PROMPT:
Copy each line of the records that includes "replicate".

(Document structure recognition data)
»»
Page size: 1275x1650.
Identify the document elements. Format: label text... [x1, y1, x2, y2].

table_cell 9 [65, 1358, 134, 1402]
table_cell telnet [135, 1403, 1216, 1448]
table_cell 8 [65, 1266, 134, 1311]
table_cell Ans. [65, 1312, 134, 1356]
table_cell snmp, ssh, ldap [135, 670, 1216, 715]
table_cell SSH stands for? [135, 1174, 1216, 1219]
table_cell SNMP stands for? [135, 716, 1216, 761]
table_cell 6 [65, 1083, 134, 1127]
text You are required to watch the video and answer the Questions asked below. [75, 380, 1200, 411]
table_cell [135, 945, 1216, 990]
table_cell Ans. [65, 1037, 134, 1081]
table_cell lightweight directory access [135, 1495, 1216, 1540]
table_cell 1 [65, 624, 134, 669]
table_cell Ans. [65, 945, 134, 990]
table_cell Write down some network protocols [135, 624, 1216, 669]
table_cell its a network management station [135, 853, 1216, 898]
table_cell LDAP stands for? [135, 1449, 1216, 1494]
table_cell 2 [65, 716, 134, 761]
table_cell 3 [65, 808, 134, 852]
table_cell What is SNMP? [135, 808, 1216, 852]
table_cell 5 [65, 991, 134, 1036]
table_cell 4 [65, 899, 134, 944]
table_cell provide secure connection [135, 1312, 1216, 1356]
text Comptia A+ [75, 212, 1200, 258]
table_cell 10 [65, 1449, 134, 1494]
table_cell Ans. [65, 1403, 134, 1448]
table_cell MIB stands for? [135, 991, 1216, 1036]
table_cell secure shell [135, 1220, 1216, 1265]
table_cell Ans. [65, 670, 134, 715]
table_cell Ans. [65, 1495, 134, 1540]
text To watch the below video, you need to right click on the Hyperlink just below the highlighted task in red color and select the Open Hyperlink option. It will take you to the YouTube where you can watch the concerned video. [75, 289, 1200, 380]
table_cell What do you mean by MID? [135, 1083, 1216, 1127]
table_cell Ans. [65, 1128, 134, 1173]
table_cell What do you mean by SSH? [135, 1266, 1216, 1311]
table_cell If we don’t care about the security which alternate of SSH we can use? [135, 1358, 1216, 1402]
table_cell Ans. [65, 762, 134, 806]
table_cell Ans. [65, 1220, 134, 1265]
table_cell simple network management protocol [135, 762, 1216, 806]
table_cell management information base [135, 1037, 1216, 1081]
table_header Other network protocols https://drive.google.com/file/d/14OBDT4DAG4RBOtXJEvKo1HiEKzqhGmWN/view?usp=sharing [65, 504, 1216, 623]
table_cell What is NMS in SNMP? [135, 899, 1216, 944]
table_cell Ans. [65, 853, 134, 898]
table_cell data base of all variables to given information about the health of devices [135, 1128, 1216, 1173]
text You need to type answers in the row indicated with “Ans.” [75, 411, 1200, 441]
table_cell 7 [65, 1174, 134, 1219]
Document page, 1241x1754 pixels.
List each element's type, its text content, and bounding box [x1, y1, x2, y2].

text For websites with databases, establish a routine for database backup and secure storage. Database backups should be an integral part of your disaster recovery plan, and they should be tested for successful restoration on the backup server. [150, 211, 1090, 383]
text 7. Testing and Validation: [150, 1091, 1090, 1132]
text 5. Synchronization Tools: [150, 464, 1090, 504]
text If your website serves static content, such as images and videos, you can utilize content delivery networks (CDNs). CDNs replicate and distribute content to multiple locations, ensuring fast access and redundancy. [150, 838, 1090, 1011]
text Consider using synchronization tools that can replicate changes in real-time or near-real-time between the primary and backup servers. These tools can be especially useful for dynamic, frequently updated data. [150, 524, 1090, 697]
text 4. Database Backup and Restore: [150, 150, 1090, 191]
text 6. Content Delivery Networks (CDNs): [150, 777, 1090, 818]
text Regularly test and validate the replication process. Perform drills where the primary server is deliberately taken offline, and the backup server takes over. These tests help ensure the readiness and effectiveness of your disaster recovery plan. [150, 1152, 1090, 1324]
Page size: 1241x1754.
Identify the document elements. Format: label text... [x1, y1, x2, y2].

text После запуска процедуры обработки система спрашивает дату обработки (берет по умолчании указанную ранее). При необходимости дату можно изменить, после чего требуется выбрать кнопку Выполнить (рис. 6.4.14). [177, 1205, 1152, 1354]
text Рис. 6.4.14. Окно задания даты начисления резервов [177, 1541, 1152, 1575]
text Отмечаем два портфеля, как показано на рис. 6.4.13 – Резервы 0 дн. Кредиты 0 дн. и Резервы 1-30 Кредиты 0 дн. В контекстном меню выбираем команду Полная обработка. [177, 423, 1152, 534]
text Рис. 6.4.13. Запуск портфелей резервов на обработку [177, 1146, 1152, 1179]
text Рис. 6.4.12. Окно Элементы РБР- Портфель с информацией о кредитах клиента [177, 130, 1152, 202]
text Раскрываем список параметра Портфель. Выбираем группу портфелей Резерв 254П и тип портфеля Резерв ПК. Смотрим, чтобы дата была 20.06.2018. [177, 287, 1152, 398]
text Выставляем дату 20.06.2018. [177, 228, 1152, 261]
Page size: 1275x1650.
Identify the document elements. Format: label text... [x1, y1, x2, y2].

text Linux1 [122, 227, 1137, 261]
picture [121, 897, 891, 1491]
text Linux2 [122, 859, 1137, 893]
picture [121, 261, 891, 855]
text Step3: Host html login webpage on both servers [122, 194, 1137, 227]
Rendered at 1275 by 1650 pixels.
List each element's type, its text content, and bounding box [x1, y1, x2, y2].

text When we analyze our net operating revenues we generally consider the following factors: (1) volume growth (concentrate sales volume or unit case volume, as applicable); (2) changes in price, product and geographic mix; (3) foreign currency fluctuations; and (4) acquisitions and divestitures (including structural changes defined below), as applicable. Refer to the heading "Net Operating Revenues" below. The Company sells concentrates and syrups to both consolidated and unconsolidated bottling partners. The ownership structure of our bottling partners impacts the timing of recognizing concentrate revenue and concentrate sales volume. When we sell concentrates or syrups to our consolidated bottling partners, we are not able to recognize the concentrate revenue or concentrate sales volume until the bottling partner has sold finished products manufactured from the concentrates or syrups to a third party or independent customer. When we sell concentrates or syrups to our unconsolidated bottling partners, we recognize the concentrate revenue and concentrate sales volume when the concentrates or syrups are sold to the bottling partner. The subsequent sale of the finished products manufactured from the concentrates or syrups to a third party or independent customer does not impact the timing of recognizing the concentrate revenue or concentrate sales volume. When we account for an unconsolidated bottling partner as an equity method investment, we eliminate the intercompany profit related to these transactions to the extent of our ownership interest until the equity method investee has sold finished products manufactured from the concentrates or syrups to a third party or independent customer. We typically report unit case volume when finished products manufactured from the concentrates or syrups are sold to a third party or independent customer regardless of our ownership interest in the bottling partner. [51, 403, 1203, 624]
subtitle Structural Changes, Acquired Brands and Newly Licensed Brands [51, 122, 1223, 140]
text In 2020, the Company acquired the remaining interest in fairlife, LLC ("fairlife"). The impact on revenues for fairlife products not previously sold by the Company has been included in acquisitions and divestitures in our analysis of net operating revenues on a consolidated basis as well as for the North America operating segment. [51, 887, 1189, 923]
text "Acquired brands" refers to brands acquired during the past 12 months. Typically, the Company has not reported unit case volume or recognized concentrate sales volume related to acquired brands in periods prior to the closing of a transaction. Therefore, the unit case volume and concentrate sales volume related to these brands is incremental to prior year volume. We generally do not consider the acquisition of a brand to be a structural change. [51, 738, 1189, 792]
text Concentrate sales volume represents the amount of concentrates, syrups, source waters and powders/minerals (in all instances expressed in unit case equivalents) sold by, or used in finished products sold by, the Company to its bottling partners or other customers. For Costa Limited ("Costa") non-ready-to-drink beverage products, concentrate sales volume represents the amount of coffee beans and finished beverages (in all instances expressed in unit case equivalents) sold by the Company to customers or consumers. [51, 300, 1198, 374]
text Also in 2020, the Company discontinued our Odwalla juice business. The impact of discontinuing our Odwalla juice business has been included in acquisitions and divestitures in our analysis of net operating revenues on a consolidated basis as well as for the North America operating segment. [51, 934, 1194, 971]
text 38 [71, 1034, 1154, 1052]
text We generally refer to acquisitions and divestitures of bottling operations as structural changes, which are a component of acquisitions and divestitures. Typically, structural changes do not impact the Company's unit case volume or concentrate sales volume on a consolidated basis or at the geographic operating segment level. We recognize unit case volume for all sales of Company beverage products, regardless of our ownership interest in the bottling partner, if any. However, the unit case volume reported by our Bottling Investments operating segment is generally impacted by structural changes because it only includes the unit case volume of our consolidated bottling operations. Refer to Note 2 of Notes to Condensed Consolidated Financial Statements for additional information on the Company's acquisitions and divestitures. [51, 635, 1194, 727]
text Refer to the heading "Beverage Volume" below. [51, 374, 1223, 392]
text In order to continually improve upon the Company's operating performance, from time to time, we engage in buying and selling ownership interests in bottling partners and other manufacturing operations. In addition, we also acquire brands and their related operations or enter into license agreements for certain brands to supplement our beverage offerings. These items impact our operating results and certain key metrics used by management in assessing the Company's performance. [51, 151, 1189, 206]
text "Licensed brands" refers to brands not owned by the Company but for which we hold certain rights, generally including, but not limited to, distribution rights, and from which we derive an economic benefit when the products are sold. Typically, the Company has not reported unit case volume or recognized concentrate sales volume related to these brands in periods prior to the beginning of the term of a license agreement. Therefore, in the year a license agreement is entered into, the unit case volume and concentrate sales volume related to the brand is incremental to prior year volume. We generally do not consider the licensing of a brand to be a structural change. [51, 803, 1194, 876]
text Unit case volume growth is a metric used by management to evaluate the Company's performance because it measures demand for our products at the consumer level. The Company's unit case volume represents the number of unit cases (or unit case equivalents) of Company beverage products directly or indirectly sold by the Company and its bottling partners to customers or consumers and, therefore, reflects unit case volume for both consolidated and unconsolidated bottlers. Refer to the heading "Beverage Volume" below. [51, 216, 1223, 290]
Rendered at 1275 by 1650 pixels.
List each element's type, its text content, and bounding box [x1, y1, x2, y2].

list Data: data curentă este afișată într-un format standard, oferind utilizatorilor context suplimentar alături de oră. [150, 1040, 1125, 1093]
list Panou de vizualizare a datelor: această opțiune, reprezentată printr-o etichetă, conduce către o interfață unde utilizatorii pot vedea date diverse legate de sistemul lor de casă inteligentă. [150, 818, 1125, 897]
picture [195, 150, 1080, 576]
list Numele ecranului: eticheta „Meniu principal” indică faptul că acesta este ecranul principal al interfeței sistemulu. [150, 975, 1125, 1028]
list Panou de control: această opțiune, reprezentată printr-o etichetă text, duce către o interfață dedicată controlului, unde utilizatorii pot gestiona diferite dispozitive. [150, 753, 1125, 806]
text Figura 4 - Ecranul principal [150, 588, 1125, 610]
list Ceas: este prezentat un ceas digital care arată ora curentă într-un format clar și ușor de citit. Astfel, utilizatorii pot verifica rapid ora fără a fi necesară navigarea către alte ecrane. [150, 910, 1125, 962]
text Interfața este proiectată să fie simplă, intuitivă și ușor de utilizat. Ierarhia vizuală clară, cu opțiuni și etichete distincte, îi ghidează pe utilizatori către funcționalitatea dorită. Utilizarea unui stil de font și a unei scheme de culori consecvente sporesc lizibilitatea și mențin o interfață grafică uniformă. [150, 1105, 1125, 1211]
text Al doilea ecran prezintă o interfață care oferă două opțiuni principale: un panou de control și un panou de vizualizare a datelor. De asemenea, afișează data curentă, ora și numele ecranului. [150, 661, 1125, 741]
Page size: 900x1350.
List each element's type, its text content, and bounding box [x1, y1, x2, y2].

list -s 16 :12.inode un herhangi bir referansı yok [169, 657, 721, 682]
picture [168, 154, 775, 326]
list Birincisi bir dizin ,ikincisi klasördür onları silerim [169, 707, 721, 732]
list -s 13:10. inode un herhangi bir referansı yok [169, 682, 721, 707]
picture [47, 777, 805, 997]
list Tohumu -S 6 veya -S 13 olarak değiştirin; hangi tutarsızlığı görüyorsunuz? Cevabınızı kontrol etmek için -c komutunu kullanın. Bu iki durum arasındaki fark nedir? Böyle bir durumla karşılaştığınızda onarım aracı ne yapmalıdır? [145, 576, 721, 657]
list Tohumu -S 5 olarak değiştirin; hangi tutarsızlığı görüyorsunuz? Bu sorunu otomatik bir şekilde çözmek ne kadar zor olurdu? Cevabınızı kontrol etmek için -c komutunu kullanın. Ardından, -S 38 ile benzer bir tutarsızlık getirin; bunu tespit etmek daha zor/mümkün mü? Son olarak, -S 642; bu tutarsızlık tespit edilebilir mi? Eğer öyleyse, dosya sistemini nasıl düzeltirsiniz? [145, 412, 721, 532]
««
FINAL ANSWER:
text If your website serves static content, such as images and videos, you can utilize content delivery networks (CDNs). CDNs replicate and distribute content to multiple locations, ensuring fast access and redundancy. [150, 838, 1090, 1011]
text Consider using synchronization tools that can replicate changes in real-time or near-real-time between the primary and backup servers. These tools can be especially useful for dynamic, frequently updated data. [150, 524, 1090, 697]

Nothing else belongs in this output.